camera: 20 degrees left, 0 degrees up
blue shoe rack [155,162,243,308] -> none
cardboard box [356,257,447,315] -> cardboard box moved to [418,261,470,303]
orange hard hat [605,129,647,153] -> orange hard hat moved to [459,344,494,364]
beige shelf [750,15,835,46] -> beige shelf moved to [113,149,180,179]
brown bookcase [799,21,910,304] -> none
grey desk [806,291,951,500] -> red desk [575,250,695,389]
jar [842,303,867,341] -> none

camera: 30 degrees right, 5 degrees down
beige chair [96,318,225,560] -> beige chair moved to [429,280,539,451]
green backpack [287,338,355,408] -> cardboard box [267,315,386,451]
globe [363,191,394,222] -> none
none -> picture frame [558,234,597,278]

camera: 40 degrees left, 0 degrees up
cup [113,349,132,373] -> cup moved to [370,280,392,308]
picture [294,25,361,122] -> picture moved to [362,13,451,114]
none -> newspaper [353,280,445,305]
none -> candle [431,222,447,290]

++++++

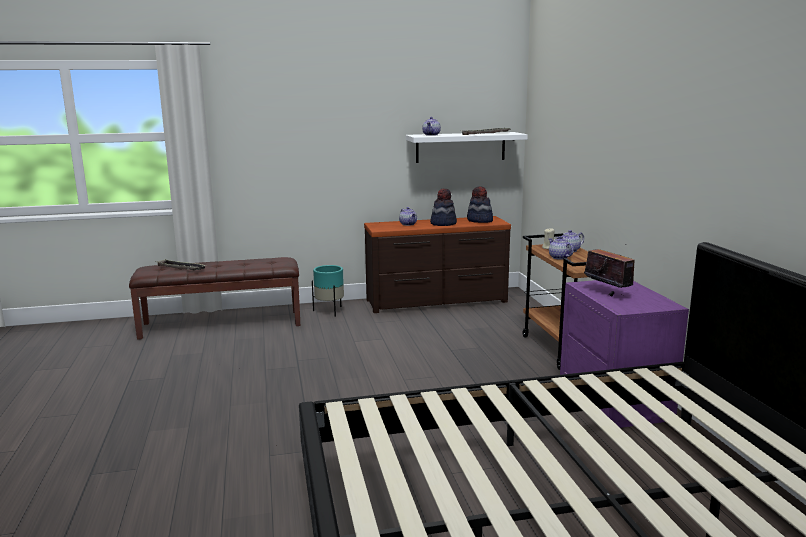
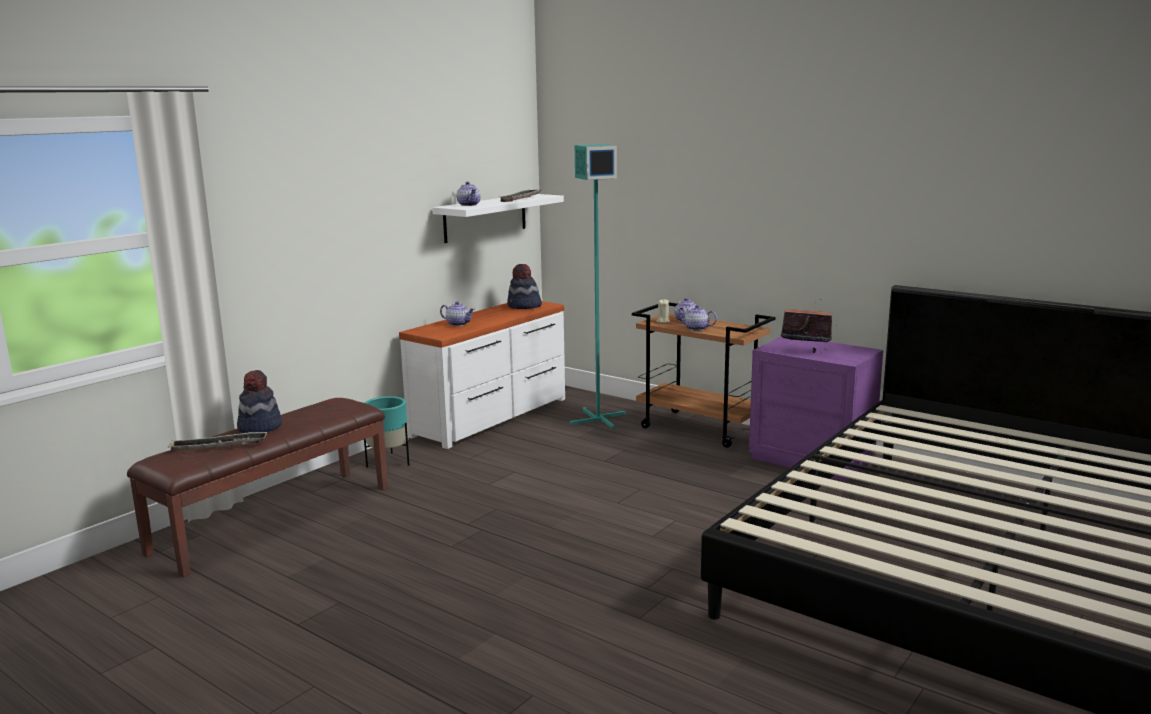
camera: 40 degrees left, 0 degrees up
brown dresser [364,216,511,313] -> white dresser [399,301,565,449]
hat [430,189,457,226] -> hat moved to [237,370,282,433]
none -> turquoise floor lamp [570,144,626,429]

++++++

Looking at the data above, return every line from the one with "hat [430,189,457,226] ->" down to the one with "none -> turquoise", exactly and inclusively.

- _RESULT OF THIS EXERCISE_
hat [430,189,457,226] -> hat moved to [237,370,282,433]
none -> turquoise floor lamp [570,144,626,429]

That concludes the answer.